2.1 Install CUDA Toolkit
sudo apt install nvidia-cuda-toolkit
Check the installation:
nvcc --version
2.2 Install cuDNN
- Download cuDNN from NVIDIA Developer Zone
- Extract and install:
tar -xvzf cudnn-local-repo-*.tar.gz cd cudnn* sudo cp cuda/include/cudnn*.h /usr/local/cuda/include/ sudo cp cuda/lib64/libcudnn* /usr/local/cuda/lib64/ sudo chmod a+r /usr/local/cuda/include/cudnn*.h /usr/local/cuda/lib64/libcudnn*
- Verify installation:
cat /usr/local/cuda/include/cudnn_version.h | grep CUDNN_MAJOR -A 2
3. Setting Up Python & Virtual Environment
3.1 Install Python & Pip
sudo apt install python3 python3-pip
3.2 Create a Virtual Environment
python3 -m venv deepseek_env
source deepseek_env/bin/activate
Upgrade Pip & Install Dependencies:
pip install --upgrade pip
pip install torch torchvision torchaudio --extra-index-url https://download.pytorch.org/whl/cu118
pip install transformers sentencepiece
4. Installing DeepSeek LLM
4.1 Download the Model
DeepSeek LLM is available on Hugging Face. To download it:
pip install huggingface_hub
huggingface-cli login # If required
Then, pull the model:
mkdir deepseek_model && cd deepseek_model
wget https://huggingface.co/deepseek-ai/deepseek-llm-7b/resolve/main/pytorch_model.bin
wget https://huggingface.co/deepseek-ai/deepseek-llm-7b/resolve/main/config.json
wget https://huggingface.co/deepseek-ai/deepseek-llm-7b/resolve/main/tokenizer.json
4.2 Load the Model in Python
Create a Python script (run_deepseek.py
):
from transformers import AutoModelForCausalLM, AutoTokenizer
import torch
tokenizer = AutoTokenizer.from_pretrained("deepseek-ai/deepseek-llm-7b")

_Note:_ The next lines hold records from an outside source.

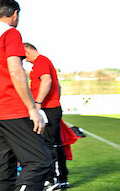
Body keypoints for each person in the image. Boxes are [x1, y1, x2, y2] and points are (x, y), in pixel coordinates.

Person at [0, 0, 51, 191]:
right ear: (15, 14)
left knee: (3, 171)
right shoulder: (11, 33)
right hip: (11, 110)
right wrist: (33, 108)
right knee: (40, 161)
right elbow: (16, 71)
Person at [24, 43, 69, 189]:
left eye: (23, 55)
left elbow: (47, 80)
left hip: (48, 109)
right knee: (55, 143)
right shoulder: (43, 61)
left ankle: (52, 180)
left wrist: (38, 103)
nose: (23, 58)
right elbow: (58, 85)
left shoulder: (41, 61)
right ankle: (61, 178)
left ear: (27, 51)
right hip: (52, 108)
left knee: (48, 144)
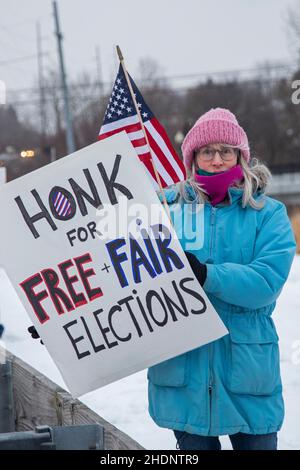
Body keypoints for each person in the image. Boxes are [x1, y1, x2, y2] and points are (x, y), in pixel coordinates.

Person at [147, 108, 297, 451]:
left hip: (247, 374)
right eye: (207, 151)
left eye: (226, 151)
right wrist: (68, 318)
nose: (216, 160)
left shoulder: (267, 214)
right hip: (183, 373)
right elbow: (120, 270)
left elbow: (266, 282)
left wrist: (207, 274)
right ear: (193, 157)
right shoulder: (162, 211)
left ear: (240, 157)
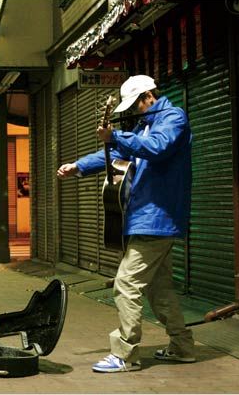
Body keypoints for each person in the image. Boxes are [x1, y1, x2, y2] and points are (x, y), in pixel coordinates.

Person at [57, 75, 195, 373]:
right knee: (159, 290)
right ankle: (182, 346)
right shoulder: (142, 126)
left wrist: (116, 137)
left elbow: (157, 147)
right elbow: (118, 153)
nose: (134, 111)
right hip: (145, 216)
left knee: (126, 284)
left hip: (157, 217)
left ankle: (124, 354)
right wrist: (78, 166)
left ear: (148, 96)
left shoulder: (173, 117)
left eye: (136, 104)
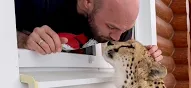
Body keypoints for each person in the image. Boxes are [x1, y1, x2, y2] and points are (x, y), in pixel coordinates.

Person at [14, 0, 163, 61]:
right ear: (88, 2)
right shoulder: (36, 5)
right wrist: (23, 40)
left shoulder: (118, 24)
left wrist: (141, 55)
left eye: (125, 29)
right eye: (111, 27)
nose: (117, 37)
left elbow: (120, 46)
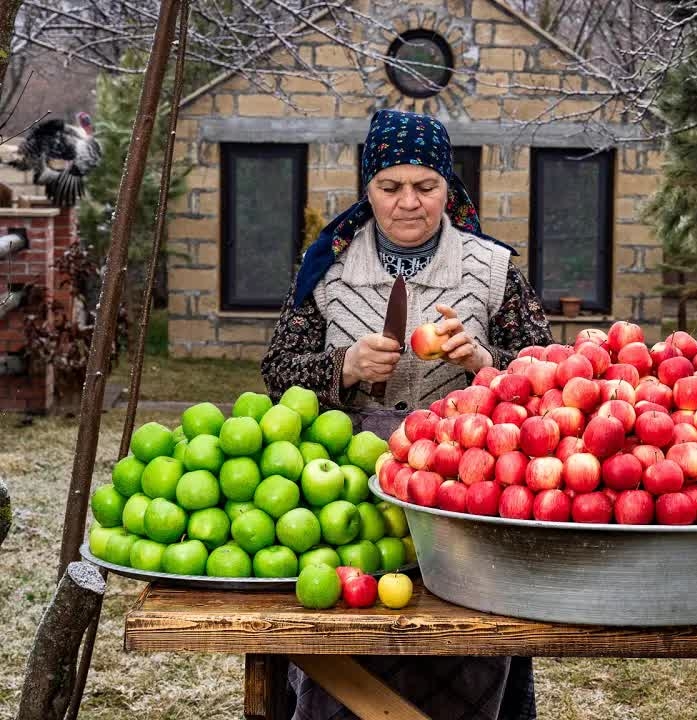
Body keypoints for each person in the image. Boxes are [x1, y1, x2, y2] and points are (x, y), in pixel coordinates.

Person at [261, 109, 550, 720]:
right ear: (367, 188)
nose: (409, 202)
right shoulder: (328, 267)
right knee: (353, 625)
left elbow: (550, 377)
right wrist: (343, 366)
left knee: (463, 627)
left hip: (464, 485)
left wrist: (483, 362)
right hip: (348, 485)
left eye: (426, 185)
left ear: (449, 187)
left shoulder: (491, 268)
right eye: (390, 186)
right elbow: (278, 369)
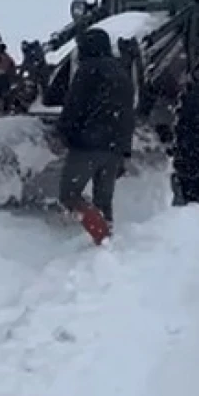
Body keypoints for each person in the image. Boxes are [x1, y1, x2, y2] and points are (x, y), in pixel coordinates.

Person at [55, 27, 135, 244]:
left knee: (69, 195)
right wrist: (124, 151)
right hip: (114, 148)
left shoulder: (88, 70)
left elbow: (74, 106)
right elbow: (129, 115)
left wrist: (62, 133)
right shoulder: (122, 73)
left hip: (88, 145)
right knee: (103, 201)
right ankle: (105, 244)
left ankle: (102, 236)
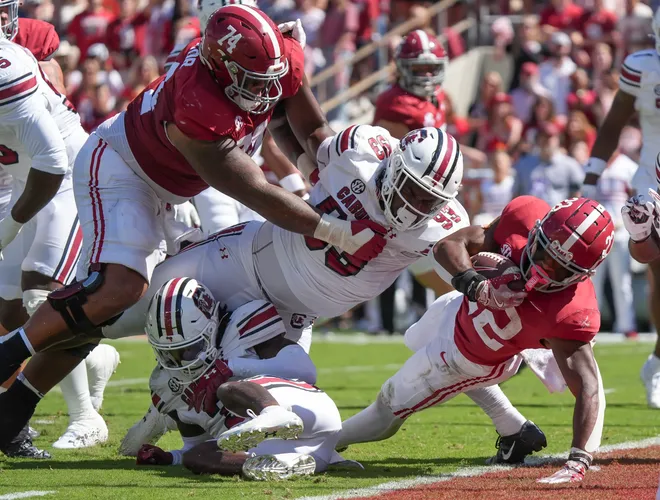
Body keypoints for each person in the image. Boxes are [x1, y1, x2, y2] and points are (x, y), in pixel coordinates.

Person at [0, 6, 388, 451]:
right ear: (218, 67)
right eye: (250, 79)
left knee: (114, 314)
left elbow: (306, 126)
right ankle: (9, 352)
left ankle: (13, 409)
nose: (263, 91)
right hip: (122, 169)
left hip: (174, 184)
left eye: (270, 78)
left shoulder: (280, 58)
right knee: (119, 290)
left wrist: (326, 175)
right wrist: (331, 229)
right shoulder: (196, 100)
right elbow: (255, 190)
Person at [109, 125, 541, 464]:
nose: (413, 204)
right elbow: (304, 134)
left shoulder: (441, 223)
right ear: (394, 164)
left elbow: (455, 249)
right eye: (410, 187)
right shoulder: (360, 150)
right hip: (243, 260)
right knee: (116, 311)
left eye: (428, 199)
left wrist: (484, 283)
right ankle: (58, 352)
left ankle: (171, 407)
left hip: (292, 315)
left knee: (277, 409)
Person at [337, 196, 614, 484]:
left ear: (585, 275)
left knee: (392, 400)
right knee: (413, 338)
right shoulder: (522, 216)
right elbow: (449, 246)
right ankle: (516, 431)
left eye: (559, 269)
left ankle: (323, 443)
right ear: (537, 228)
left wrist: (579, 459)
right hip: (458, 308)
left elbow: (589, 387)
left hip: (473, 357)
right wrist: (476, 284)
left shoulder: (573, 310)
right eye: (543, 251)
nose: (541, 269)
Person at [129, 279, 345, 479]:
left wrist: (230, 368)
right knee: (196, 457)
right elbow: (194, 444)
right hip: (297, 446)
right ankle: (279, 465)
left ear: (211, 326)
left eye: (189, 349)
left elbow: (305, 371)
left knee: (228, 389)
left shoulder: (241, 325)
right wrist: (171, 458)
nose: (180, 361)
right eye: (169, 353)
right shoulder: (166, 387)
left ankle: (272, 414)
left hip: (302, 412)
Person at [582, 6, 660, 408]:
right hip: (653, 180)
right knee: (657, 262)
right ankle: (643, 236)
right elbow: (613, 124)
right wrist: (590, 179)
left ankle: (657, 358)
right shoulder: (644, 68)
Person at [372, 29, 451, 296]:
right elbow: (390, 155)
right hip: (408, 197)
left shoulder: (438, 98)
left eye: (432, 68)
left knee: (443, 270)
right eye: (420, 68)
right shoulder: (395, 103)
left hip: (433, 193)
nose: (427, 75)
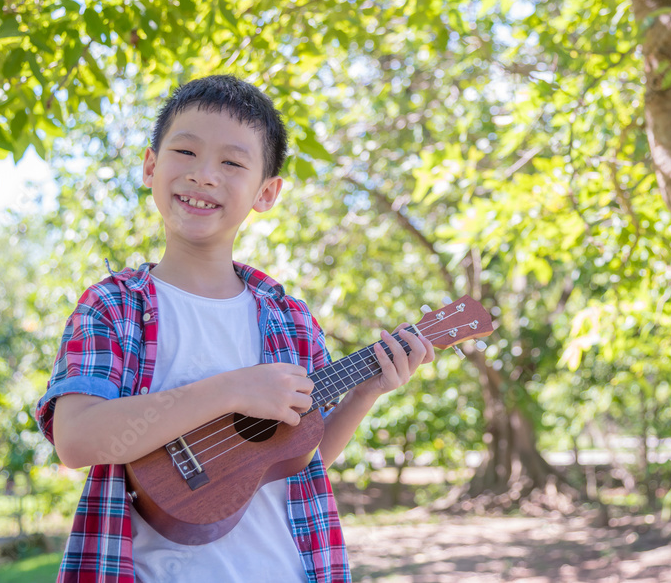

model = AutoModelForCausalLM.from_pretrained("deepseek-ai/deepseek-llm-7b", torch_dtype=torch.float16, device_map="auto")
def generate_response(prompt):
inputs = tokenizer(prompt, return_tensors="pt").to("cuda")
output = model.generate(**inputs, max_new_tokens=100)
return tokenizer.decode(output[0], skip_special_tokens=True)
print(generate_response("Hello, how can AI help me?"))
Run the script:
python run_deepseek.py
5. Optimizing for Local AI Automation
5.1 Enable TensorRT Optimization (Optional)
TensorRT improves model inference speed:
sudo apt install tensorrt
Modify the model loading to use TensorRT:
import torch
from torch2trt import torch2trt
model_trt = torch2trt(model, [inputs])
5.2 Run DeepSeek as a Local API
You can serve DeepSeek LLM as an API using FastAPI:
pip install fastapi uvicorn
Create api.py
:
from fastapi import FastAPI
from transformers import AutoModelForCausalLM, AutoTokenizer
import torch
app = FastAPI()
tokenizer = AutoTokenizer.from_pretrained("deepseek-ai/deepseek-llm-7b")
model = AutoModelForCausalLM.from_pretrained("deepseek-ai/deepseek-llm-7b", torch_dtype=torch.float16, device_map="auto")
@app.get("/generate")
def generate(prompt: str):
inputs = tokenizer(prompt, return_tensors="pt").to("cuda")
output = model.generate(**inputs, max_new_tokens=100)
return {"response": tokenizer.decode(output[0], skip_special_tokens=True)}
Run the API:
uvicorn api:app --host 0.0.0.0 --port 8000
Now, you can call the API:
curl "http://localhost:8000/generate?prompt=Tell+me+about+AI"
6. Testing & Integration
6.1 Testing Model Performance
time python run_deepseek.py
Use htop
to monitor CPU/GPU usage:
htop
watch -n1 nvidia-smi
6.2 Automating AI Tasks
- Integrate with n8n for AI-driven workflows.
- Use Cron Jobs to schedule AI tasks.
- Connect with Telegram bots for interactive AI responses.
Conclusion
This guide sets up DeepSeek LLM on an NVIDIA Jetson Nano Super for local AI automation. You can now use it for automation, research, or running your own local AI assistant without cloud dependencies.
Next Steps
- Fine-tune DeepSeek for your use case.
- Optimize model performance with TensorRT and quantization.
- Expand AI automation by integrating with n8n, APIs, and local workflows.